On the shortness of our life:
Now though he do speak here but of one man alone, yet we have thereby a good admonition of the shortness of our own life also. Truth it is, that it is a thing well enough known unto us, and yet we do very seldom think of it. For although we do confess this present life to be nothing else but a shadow: yet are we so wrapped therein that no man thinketh upon any other thing, but to make provision for a hundred years. And to be short, it seemeth that we should never depart from this world, we are so occupied on things of the world. So much the more then ought we to call that to mind which the scripture showeth us of the frailty of our life, as St Paul also saith that now we are lodged in a cabin: the body of a man is not a house worthy to be called a goodly dwelling, or building: for in it is nothing but transitory, wherefore let us mourn waiting till we may be fully restored, and let us not be tied so to this world but that always we may be going forward.
On praying even when we are not articulate
And God heareth even those groanings: as also we see that St Paul saith, that the Holy Ghost moveth us to unspeakable groans, such as cannot be expressed. Therefore if one would make an art of Rhetoric of the prayers of the faithful, it is a great abuse: for our Lord humbleth us to this end, that we should not imagine to obtain any thing at his hands by any fair tale: he had rather that we were so confused, that we had not only one word aright in our prayers, but that now we should cast out puffings, and blowings, and anon that we should abide still with silence: alas my God, alas what shall I do? And when we shall mourn so, that we should be so wrapped in, and tangled, that there should neither be beginning nor ending. Then when we shall be brought to that point, our Lord knoweth this kind of language, although we understand it not, and although our perplexities hinder us, that we cannot bring forth one perfect sentence, so that men also understand not what we would say: yet God (as we have said before) will hear us well enough.

**Provided material**
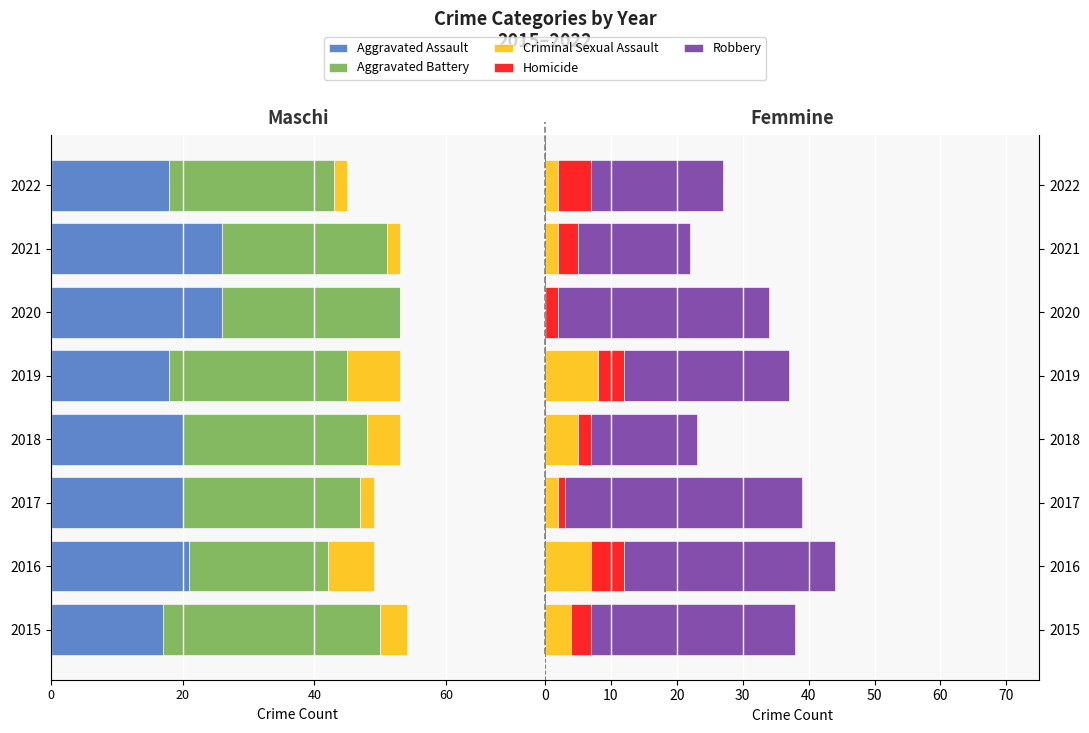

What is the difference between the highest and lowest values at 2018?

44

**Exercise brief**
Write the next part of the sermon extract, picking up after its final sentence. The material has no connection to the sermon extract.

**Exercise output**
On the greatness of God and our lack of regard to it
There is such an arrogancy in us that we always think ourselves to be strong and mighty, and that we can never be beaten down but with a great thunder and lightning. And forasmuch as we cannot magnify the power of God as it ought to be, we talk of it, and we think somewhat of it, but we do not give unto it an infinite greatness so as we be ravished when we think of it, and so as it occupy all our senses in such sort as it ought.
On assurance
Moreover by this fashion of speech that Hezekiah useth, we see what is the remission of our sins, that is, that God cast them behind his back, and cast them there in such sort that he punish them no more, nor ask vengeance on them. And this is worthy to be noted: For the devil always travaileth to darken this doctrine because it is the principal point of our salvation, and as it is showed us in Holy Scripture, there is no other righteousness nor holiness, but this free forgiveness of sins. Happy is the man (saith David) whose sins are pardoned.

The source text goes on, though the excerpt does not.